In March this year, five political leaders—including former Presidents Maumoon Abdul Gayoom and Mohamed Nasheed, along with Jumhooree Party leader Gasim Ibrahim and Adhaalath Party leader Sheikh Imran Abdulla—came together under the umbrella of Maldives United Opposition (MUO) and signed a pact to “restore democracy” in the country. Since then, there has been a tussle to upset the majority that Yameen enjoys and remove him from the presidency. PPM and its coalition partner Maldives Development Alliance (MDA) have 45 MPs in the 85-member Majlis. However, the MUO does not have the number in the parliament. And a politically motivated judiciary that is packed with supporters of the regime will not allow the opposition to succeed. Although it appears that President Yameen will use his influence to utilise the judiciary for his political purpose, the next election is not going to be a complete cakewalk for him as the Maldives await a turbulent politics with opposition stepping up their activities.
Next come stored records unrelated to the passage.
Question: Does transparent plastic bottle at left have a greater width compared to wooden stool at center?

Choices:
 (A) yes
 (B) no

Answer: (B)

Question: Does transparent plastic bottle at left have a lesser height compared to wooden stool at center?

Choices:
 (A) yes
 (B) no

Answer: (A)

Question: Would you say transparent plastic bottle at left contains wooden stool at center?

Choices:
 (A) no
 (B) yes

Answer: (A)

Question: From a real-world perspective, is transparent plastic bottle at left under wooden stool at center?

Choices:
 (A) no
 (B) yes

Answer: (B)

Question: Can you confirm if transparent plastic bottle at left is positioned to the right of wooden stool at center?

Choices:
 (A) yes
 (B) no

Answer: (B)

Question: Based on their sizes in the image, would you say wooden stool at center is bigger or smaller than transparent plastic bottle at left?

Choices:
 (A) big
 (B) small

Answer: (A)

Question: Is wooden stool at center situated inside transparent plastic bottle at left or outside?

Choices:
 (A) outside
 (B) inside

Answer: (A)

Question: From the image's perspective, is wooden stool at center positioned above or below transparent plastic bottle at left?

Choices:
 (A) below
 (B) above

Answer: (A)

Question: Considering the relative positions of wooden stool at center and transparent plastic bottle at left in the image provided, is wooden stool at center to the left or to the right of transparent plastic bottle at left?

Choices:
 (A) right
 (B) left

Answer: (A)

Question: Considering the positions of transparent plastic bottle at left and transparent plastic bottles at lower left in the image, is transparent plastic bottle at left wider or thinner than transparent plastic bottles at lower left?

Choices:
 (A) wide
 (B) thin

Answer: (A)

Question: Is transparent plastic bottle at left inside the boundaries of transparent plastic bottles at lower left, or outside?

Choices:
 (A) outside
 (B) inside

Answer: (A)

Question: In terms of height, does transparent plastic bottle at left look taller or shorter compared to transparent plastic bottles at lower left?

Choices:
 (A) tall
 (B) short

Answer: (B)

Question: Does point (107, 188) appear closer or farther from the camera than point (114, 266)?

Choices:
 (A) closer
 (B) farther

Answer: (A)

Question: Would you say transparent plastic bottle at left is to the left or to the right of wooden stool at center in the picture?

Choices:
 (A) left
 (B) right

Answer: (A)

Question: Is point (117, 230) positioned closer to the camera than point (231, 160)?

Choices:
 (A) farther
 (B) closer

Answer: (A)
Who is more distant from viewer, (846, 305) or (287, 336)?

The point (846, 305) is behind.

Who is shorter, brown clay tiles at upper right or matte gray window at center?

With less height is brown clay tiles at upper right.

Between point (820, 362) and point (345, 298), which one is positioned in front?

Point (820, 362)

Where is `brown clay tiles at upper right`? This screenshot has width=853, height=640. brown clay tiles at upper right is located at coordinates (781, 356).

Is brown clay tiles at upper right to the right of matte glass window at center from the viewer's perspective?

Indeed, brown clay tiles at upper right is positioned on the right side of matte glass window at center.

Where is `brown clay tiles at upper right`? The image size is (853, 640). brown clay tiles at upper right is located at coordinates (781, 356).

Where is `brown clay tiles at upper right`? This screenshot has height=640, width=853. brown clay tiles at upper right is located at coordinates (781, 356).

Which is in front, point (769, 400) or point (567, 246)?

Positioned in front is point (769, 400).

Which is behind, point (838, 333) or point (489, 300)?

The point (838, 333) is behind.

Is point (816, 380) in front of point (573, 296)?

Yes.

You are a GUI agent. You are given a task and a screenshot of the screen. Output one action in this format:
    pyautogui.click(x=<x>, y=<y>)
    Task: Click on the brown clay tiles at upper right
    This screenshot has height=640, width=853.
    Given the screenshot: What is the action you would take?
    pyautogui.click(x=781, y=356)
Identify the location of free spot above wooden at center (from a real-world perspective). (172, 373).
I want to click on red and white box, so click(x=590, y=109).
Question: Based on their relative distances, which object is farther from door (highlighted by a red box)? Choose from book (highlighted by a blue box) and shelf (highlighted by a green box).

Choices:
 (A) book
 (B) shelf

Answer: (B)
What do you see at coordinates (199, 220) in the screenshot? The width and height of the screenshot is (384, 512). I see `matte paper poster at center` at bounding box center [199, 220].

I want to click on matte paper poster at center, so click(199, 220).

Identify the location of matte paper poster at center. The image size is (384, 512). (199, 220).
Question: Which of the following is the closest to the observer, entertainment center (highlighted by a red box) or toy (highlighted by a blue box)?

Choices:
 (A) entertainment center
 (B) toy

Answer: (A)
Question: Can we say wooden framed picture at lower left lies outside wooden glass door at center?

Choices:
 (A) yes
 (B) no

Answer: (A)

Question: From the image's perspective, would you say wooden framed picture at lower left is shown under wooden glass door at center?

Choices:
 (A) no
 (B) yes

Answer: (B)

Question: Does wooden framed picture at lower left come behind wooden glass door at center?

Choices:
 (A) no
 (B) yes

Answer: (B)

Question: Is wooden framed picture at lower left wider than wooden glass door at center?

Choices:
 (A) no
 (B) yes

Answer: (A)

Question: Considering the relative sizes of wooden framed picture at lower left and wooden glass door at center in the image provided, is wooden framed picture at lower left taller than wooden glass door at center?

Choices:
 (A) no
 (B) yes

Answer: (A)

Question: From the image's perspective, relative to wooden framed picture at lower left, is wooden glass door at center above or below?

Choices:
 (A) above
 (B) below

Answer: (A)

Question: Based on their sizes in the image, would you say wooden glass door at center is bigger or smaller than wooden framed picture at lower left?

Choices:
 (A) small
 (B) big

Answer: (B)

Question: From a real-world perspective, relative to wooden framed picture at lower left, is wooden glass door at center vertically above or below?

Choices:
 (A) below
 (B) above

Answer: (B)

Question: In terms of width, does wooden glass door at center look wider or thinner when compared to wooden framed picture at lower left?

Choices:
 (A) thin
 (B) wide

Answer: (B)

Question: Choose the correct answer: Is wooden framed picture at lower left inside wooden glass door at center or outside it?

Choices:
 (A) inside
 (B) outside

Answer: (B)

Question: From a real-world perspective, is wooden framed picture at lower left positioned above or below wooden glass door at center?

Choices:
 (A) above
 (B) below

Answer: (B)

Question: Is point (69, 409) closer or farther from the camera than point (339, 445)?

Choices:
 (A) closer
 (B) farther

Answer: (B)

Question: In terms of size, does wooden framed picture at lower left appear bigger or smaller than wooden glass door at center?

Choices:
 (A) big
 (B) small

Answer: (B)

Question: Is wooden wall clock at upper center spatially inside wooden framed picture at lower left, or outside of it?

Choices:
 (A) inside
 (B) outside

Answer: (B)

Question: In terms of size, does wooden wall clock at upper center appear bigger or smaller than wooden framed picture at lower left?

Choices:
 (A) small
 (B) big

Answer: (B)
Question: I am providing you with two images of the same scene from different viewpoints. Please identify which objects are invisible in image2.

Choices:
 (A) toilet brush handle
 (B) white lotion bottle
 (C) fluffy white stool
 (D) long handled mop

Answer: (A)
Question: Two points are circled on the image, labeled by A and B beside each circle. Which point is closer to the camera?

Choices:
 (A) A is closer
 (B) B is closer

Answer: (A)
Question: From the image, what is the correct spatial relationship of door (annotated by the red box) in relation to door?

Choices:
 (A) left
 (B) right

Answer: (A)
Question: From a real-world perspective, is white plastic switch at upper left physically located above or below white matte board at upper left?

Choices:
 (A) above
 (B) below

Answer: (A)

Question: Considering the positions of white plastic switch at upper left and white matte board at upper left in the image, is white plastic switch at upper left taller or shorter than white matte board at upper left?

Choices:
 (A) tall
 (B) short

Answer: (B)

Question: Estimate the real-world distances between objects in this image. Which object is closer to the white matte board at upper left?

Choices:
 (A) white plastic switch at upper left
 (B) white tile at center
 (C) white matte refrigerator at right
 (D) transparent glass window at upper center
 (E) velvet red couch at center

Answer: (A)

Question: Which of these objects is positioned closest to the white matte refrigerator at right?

The internal division within the party and the consolidation of a united opposition would make it difficult for the Yameen government to have a smooth sailing. The regime has attracted international condemnation and was expelled from the Commonwealth, but its strategic location in the context of the Indian Ocean will make many countries to take a cautious approach towards Yameen’s regime. Yameen also knows how to play the big powers and use the judiciary to override the constitution to have a smooth political sailing beyond 2018. But the question is if the opposition, including his half-brother, will allow this smooth sail.